Roughly one million Haitians are still homeless, living in 1,200 tent camps across the country. Fewer than half of the 45,000 t-shelters (semi-permanent structures) that the U.N. and other housing organizations have pledged to build have been realized.
The rubble has been oppressive for the island country. Only 5% of the up to 22 million cubic yards of heavy debris has been removed, and at this pace it could take 19 years to clean it all up.
Thanks to the generous outpouring of donations from governments and individuals, nearly $10 billion in short- and long-term aid has been pledged in the past year, but only $1.6 billion has actually been spent.
Stumbling blocks to Haiti’s recovery include Haitian laws and taxes that make it difficult to implement aid on the ground, and the lack of coordination and cooperation among relief agencies.

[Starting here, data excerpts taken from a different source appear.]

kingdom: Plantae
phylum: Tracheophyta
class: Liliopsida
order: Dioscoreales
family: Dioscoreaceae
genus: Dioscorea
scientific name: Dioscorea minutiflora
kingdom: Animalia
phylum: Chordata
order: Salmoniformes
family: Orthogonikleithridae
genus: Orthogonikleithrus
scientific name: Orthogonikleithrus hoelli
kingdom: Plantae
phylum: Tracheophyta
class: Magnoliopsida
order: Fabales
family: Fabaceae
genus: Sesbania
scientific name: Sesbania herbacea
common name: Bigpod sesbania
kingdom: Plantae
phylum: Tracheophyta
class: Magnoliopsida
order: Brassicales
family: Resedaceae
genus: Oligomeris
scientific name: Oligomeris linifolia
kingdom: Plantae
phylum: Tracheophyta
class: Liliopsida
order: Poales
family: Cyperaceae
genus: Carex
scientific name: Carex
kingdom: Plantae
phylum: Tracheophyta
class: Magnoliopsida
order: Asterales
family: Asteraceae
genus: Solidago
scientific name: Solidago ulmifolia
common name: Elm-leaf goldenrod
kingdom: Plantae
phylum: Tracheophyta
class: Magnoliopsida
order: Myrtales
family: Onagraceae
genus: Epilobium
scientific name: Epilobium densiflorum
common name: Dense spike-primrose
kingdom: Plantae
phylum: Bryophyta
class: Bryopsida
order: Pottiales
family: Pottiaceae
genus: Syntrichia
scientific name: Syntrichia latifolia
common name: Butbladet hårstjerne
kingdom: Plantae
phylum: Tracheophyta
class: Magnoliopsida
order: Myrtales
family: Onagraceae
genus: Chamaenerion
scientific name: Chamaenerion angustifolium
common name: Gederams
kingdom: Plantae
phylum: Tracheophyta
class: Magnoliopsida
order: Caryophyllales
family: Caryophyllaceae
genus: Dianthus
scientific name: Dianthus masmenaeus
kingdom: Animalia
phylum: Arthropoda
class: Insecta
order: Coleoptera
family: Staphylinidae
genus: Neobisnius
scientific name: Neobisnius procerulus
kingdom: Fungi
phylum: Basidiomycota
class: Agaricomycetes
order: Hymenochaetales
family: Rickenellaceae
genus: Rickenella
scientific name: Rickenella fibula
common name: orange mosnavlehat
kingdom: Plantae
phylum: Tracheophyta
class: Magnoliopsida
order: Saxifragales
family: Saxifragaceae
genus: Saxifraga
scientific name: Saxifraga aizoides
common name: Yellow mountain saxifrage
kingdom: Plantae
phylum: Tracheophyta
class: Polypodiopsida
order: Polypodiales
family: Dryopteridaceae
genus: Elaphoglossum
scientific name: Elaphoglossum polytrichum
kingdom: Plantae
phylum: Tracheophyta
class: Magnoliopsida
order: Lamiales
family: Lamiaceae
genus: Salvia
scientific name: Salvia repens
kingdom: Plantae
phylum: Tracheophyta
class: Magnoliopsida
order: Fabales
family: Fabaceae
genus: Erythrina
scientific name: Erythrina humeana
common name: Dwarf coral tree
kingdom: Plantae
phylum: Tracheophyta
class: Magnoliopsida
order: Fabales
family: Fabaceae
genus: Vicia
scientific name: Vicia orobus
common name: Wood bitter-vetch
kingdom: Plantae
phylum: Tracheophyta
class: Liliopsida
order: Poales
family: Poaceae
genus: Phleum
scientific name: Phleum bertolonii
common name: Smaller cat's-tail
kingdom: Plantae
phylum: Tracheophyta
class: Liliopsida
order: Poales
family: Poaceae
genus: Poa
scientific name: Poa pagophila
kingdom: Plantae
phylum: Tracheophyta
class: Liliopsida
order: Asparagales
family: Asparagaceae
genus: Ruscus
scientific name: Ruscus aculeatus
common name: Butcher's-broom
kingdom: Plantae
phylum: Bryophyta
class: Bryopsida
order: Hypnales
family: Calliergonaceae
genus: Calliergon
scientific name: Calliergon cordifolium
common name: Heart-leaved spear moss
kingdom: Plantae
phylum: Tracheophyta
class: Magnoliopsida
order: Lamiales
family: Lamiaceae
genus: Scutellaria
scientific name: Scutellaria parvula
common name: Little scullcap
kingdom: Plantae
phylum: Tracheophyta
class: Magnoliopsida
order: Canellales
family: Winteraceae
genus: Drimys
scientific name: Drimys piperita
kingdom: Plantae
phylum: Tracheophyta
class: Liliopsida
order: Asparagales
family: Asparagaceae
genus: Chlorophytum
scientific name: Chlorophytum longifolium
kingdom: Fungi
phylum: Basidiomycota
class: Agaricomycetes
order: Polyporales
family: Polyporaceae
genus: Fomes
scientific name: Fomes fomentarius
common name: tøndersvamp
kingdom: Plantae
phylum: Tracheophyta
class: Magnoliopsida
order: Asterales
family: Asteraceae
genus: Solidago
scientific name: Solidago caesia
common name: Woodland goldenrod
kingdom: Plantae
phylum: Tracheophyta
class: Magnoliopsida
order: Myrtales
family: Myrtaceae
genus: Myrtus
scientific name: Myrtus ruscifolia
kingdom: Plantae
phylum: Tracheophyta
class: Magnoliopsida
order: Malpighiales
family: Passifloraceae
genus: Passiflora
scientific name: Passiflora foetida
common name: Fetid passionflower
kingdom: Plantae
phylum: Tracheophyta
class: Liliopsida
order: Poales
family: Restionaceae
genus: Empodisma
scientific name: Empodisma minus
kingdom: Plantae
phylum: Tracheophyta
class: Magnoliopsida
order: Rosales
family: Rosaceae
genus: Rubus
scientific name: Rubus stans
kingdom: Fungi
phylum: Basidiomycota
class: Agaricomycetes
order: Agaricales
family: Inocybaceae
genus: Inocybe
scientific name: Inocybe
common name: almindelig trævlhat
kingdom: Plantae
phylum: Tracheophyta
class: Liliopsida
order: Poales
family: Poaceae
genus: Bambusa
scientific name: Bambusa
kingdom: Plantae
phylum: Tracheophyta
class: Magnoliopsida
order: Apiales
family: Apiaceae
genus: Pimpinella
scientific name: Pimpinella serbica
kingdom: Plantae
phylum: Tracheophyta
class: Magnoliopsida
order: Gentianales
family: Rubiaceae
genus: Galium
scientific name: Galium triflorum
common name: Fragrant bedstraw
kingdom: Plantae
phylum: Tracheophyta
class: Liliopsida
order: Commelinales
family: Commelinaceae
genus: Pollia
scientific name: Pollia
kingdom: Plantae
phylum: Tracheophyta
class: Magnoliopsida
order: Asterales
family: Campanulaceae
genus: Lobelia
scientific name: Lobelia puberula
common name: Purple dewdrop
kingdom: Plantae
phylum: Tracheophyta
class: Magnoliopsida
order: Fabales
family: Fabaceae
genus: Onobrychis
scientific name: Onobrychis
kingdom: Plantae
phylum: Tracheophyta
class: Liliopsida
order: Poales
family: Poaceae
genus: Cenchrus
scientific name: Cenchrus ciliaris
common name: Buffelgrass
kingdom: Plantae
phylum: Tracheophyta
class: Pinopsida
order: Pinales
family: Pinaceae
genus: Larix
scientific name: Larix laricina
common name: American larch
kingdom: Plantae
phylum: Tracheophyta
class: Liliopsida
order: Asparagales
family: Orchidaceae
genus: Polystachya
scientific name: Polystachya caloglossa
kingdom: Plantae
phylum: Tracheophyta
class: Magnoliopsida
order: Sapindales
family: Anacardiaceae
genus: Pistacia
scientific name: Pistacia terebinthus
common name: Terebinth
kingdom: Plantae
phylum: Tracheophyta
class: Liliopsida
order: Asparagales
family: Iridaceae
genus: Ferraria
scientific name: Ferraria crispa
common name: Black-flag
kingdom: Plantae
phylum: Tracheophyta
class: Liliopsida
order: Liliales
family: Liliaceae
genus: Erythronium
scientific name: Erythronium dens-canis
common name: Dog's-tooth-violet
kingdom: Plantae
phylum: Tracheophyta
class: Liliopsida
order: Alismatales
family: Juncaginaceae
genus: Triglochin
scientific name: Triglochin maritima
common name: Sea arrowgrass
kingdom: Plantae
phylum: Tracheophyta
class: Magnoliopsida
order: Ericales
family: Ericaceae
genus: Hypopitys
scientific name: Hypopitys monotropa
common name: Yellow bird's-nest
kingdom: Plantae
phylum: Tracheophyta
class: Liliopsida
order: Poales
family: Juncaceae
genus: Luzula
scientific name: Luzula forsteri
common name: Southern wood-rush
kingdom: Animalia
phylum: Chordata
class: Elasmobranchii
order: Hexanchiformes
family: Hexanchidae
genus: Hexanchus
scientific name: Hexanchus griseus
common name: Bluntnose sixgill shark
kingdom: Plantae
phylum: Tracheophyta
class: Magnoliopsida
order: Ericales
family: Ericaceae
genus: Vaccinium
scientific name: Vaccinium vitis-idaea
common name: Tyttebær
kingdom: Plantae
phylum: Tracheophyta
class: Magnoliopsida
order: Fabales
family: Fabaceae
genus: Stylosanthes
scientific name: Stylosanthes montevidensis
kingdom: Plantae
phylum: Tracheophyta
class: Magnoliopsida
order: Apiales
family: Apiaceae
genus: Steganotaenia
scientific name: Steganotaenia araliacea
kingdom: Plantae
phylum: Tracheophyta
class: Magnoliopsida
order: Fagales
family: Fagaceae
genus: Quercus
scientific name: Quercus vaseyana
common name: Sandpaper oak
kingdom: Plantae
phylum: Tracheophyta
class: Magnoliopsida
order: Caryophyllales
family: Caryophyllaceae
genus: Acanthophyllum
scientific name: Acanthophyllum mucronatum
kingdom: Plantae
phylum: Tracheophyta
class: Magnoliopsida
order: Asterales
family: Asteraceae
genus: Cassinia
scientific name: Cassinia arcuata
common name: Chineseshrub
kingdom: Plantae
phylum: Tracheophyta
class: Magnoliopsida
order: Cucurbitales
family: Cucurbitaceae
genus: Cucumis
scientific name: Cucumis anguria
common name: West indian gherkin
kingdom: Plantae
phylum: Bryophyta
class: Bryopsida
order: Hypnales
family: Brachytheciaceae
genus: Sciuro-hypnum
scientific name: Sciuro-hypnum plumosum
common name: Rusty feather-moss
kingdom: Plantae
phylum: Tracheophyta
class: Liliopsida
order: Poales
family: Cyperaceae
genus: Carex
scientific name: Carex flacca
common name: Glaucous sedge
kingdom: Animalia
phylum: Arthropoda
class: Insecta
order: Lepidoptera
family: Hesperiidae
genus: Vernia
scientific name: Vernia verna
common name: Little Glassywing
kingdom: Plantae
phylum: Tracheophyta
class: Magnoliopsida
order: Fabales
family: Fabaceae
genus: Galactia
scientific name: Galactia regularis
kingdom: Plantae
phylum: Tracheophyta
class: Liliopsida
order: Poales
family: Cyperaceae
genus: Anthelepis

Why aren’t the agencies and organizations working together more often to solve these problems? It’s a simple question with no good answers.
Cholera, which is spread through contaminated drinking water and food, has already claimed the lives of over 3,600 Haitians since October, and scientists say the spread of the disease has not yet peaked.
Because cholera was not a common disease in Haiti before the earthquake, many parents don’t recognize the symptoms. They are not taking their children to see the doctor soon enough because they are mistaking cholera symptoms for food poisoning.
There are two vaccines to prevent cholera, but widespread vaccination in Haiti is just not feasible for many reasons:
- There is literally not enough vaccine in the entire world to cover the population of Haiti
- The cost per vaccination can be high – up to $40/dose
- The vaccines are only 60-80% effective
- Administering the second dose is logistically difficult
- Immunity takes about three weeks to take hold
Clean drinking water and food, proper sanitation, and hand washing are the best ways to combat the spread of this disease, along with some sort of vaccination program. But, these basic needs are difficult to meet in Haiti.
There are so many needs.
There needs to be an action plan to introduce a more modern culture to Haiti. The goal of getting Haiti to pre-earthquake status is not enough.
The 10,000 nongovernmental organizations that have pledged support need to work together to get Haiti back on her feet. Few of the report cards from big organizations highlight coordinated efforts with other organizations.
We cannot turn our eyes and give up. We can offer a future to Haiti if all of the helping hands join together in this work.